Agenda item
FM Code Update
To receive a report providing an update on implementation of the FM Code.
Minutes:
Michael Armand (Senior Finance Analyst) introduced the report, providing an update on the council's progress in implementing the CIPFA Financial Management Code since the previous update provided to the Committee in February 2024. The report was structured into two main sections. Section 4 provided an update on the council's progress against each of the 17 financial management standards included in the CIPFA Financial Management Code. Section 5 presented the report’s conclusion that the Council was continuing to broadly comply with the code while acknowledging areas requiring continuous improvement through implementation of external auditor recommendations. The highlights of the report are summarised below:
· Significant Financial Challenges had been identified, with the external auditor having identified a significant weakness in the area of financial sustainability for 2023-24 and 2024-25, primarily due to the council's continued use of reserves to fund overspends on homelessness services and temporary accommodation. This led to several recommendations including increasing the level of usable reserves, improvements to monitoring and reporting of statement delivery, MTFS risk register updates, and enhanced scenario planning. The council had then addressed these concerns in the 2025-26 budget approved in February, which was set on the basis of not continuing to use reserves for unplanned expenditure. Growth was built into the budget to address significant pressures, particularly in areas such as homelessness. The budget included difficult decisions regarding savings and updates to the council tax support scheme effective from April 1, enabling a balanced budget without relying on reserves.
· Section 4 of the report discussed the council's journey along the hierarchy of financial management styles linked to the three Es. Economy: The council maintained a well-established approach to budget setting focused on making available funding stretch further and taking necessary difficult decisions. Efficiency: Since the last update, a budget assurance panel had been established providing additional scrutiny of budgets and performance against targets. The council had also undertaken more benchmarking activity and enhanced performance reporting to provide indicators for management and members. Effectiveness: Financial management was recognized as a dynamic task involving the whole council. The Embrace Change portfolio was listed to be transforming how the council worked to tackle current and emerging challenges while maintaining sustainable finances.
· Beyond the external audit, several other reviews had taken place including a corporate peer review, an internal audit review of financial management, and a critical friendly review of the MTFS model by Oliver Wyman. All recommendations from these reviews would be taken forward as part of Brent’s efforts in implementing the CIPFA financial management code.

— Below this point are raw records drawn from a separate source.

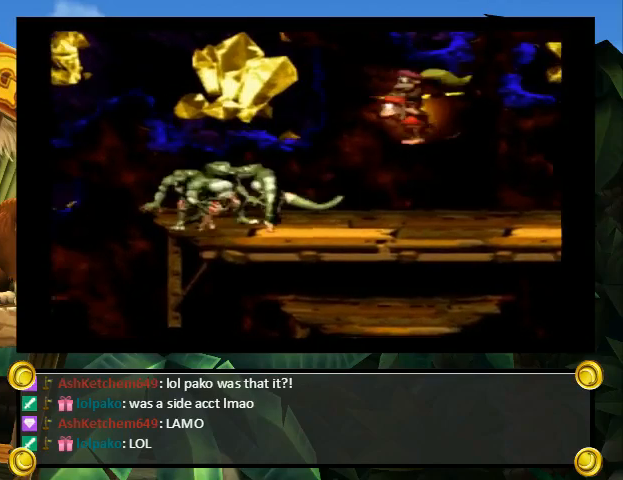
{"buttons": ["B", "Y", "DPAD_LEFT"], "events": [[233, "B", "down"]]}
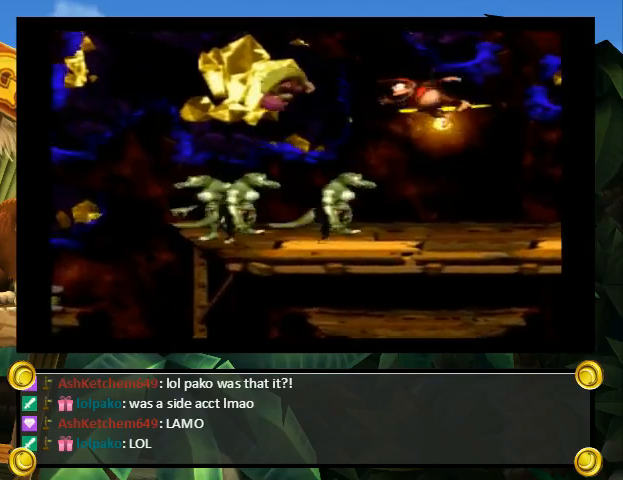
{"buttons": ["B", "Y", "DPAD_UP", "DPAD_RIGHT"], "events": [[33, "DPAD_LEFT", "up"], [33, "DPAD_RIGHT", "down"], [100, "DPAD_UP", "down"], [367, "B", "up"], [500, "B", "down"]]}
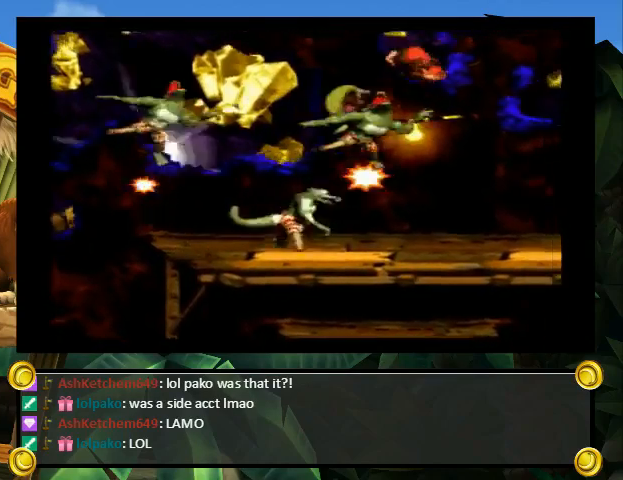
{"buttons": ["DPAD_UP", "DPAD_RIGHT"], "events": [[433, "B", "up"], [433, "Y", "up"]]}
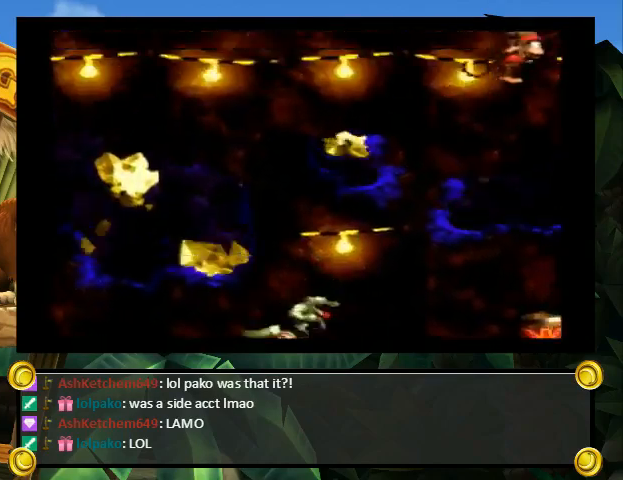
{"buttons": ["Y", "DPAD_UP", "DPAD_RIGHT"], "events": [[33, "Y", "down"]]}
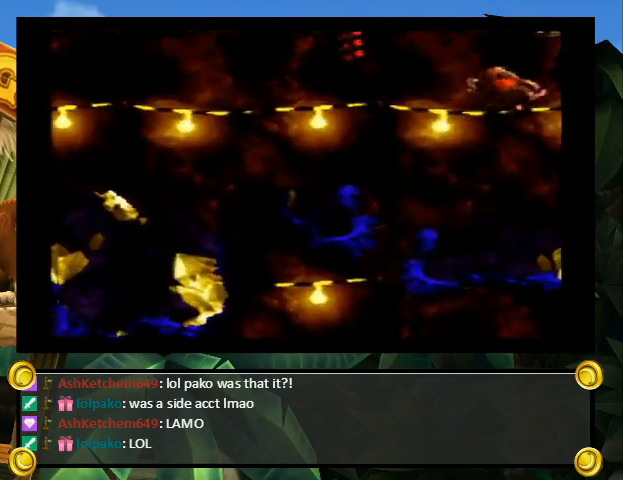
{"buttons": [], "events": [[333, "Y", "up"], [367, "DPAD_RIGHT", "up"], [400, "DPAD_UP", "up"]]}
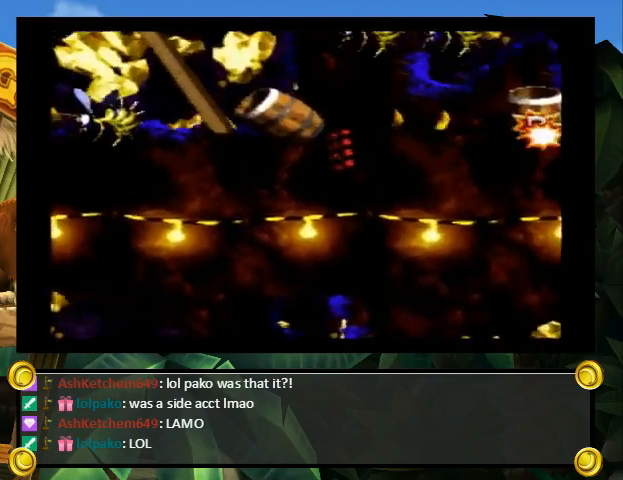
{"buttons": ["L1"], "events": [[300, "L1", "down"], [400, "L1", "up"], [467, "L1", "down"]]}
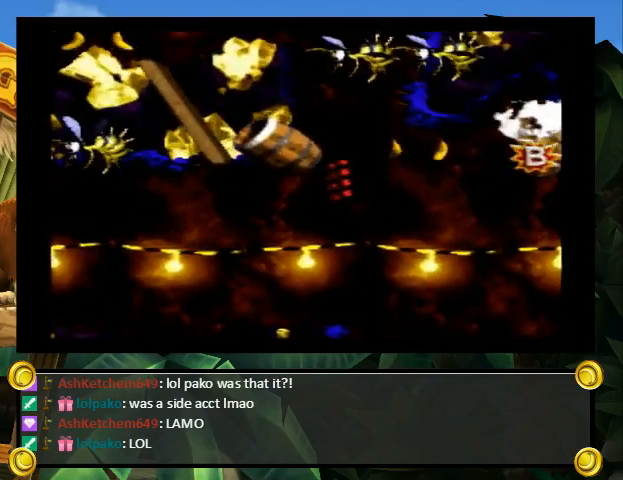
{"buttons": ["L1"], "events": [[67, "L1", "up"], [133, "L1", "down"], [200, "L1", "up"], [300, "L1", "down"], [367, "L1", "up"], [433, "L1", "down"]]}
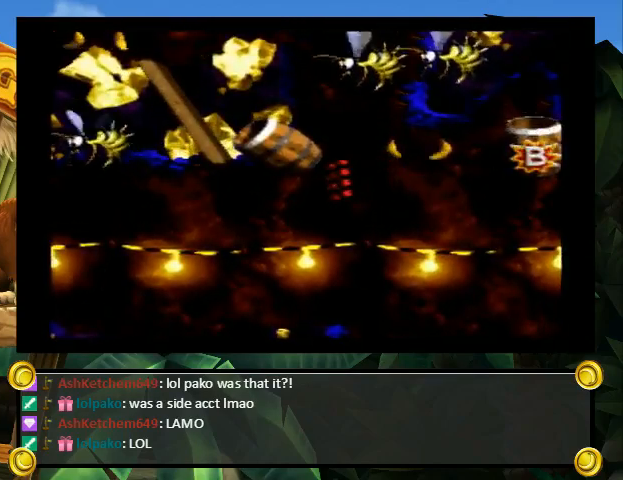
{"buttons": ["L1"], "events": [[33, "L1", "up"], [367, "L1", "down"]]}
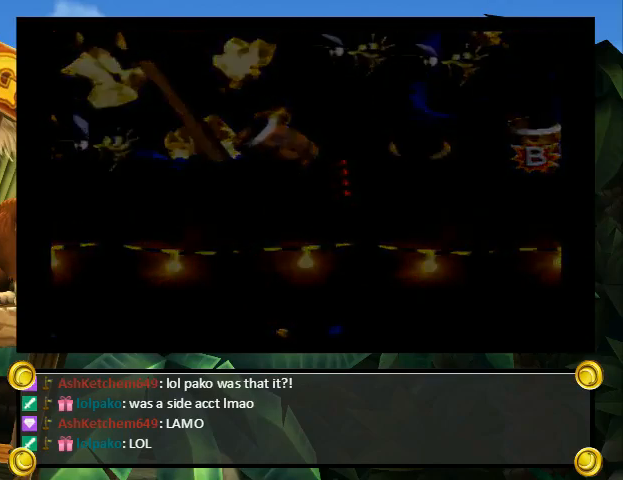
{"buttons": [], "events": [[33, "L1", "up"]]}
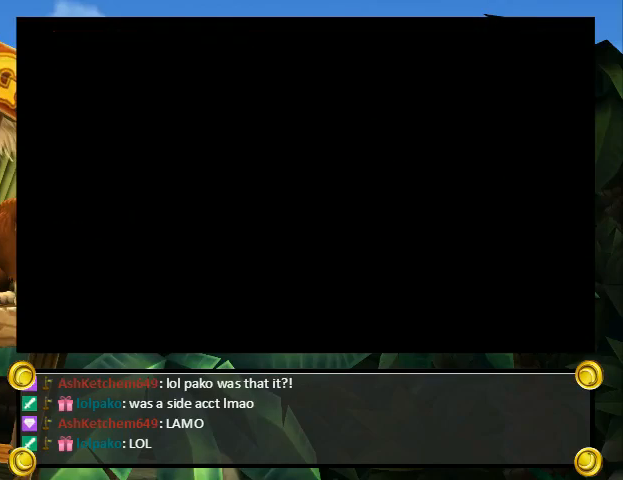
{"buttons": [], "events": []}
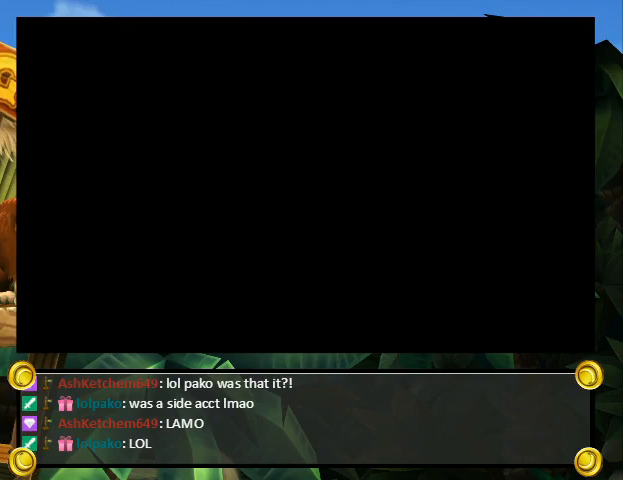
{"buttons": [], "events": [[67, "X", "down"], [133, "A", "down"], [133, "X", "up"], [233, "A", "up"], [233, "X", "down"], [267, "Y", "down"], [300, "X", "up"], [300, "Y", "up"], [367, "A", "down"], [400, "A", "up"], [400, "X", "down"], [467, "Y", "down"], [500, "X", "up"], [500, "Y", "up"]]}
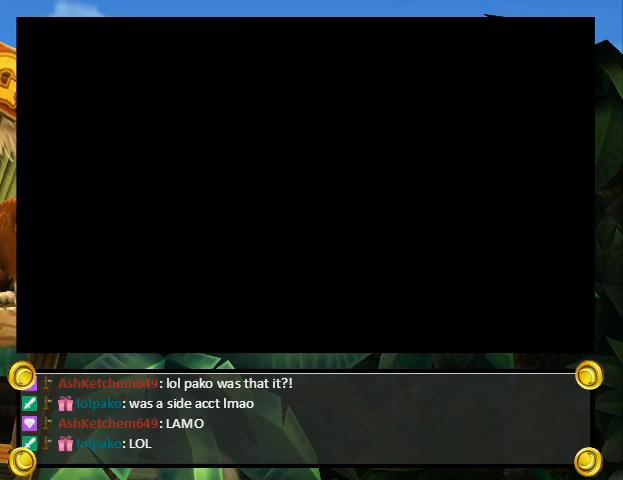
{"buttons": ["B"], "events": [[33, "A", "down"], [33, "Y", "down"], [67, "A", "up"], [67, "X", "down"], [67, "Y", "up"], [100, "B", "down"], [100, "Y", "down"], [133, "B", "up"], [167, "B", "down"], [167, "X", "up"], [167, "Y", "up"], [200, "A", "down"], [200, "Y", "down"], [233, "A", "up"], [233, "B", "up"], [233, "X", "down"], [267, "B", "down"], [267, "Y", "up"], [333, "X", "up"], [333, "Y", "down"], [400, "A", "down"], [400, "Y", "up"], [433, "A", "up"], [433, "X", "down"], [433, "Y", "down"], [467, "B", "up"], [500, "B", "down"], [500, "X", "up"], [500, "Y", "up"]]}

Following this, the Chair opened the floor to any questions or concerns held by members of the Committee. The key highlights of these questions have been summarised below:
· Regarding the HRA Business Plans monitoring, members asked about paragraph 5.3 of the report, specifically who conducts this monitoring and whether council officers or councillors are involved. Amanda Healy (Deputy Director Investment and Infrastructure) responded that the HRA business plan was presented as part of the budget setting process and was publicly available, with constant reviews throughout the year included in quarterly financial monitoring updates to cabinet, providing updates on the in-year position and any risks and issues. When asked who sees the detailed business plan, Amanda Healy clarified that at the time of the meeting it remained an officer-led work plan.
· Following this, members asked on CIPFA requirements for local audit reform. Questions were aimed particularly on the now mandatory requirement for one independent audit committee member to be placed on the audit committee, with members asking officers how this would work given Brent's unique structure of having two Audit committees. The Chair acknowledged this as a good point, explaining that the current structure came about because the Advisory Committee operated as a decision-making committee rather than the typical non-decision-making audit committee. The Chair noted this would need to be considered and whether they regarded themselves as one committee or two under the new legislation. This would be a decision that the Council would need to determine, considering the distinction between voting and non-voting members,
· Regarding the recommendation in section 5.3 of the report, which looked at the introduction of zero-based budgeting in targeted service areas, members wished for specific details on where these areas might be. Michael Armand explained in response, that no conclusions had been reached yet, but a workshop with heads of finance had been conducted to examine different recommendations, which would drive decisions about zero-based budgeting implementation. Amanda Healy added that zero-based budgeting was very resource-intensive, so the Council had a need to review and prioritize where it would add the best value, noting that finance teams had already done significant work linking key drivers of spend to outputs, but a full zero-based budgeting approach would require careful prioritization.
With no further questions or concerns noted, the Chair thanked Michael Almond and his team for their good work. The committee then moved to RESOLVED and note the contents of the report. In doing this they acknowledged the council's alignment with the CIPFA Financial Management Code.
The Chair included a formal amendment to the report’s recommendation, commending the Council accept the longer-term recommendations listed in section 5.3, specifically referring to the zero-based budgeting implementation on a targeted basis.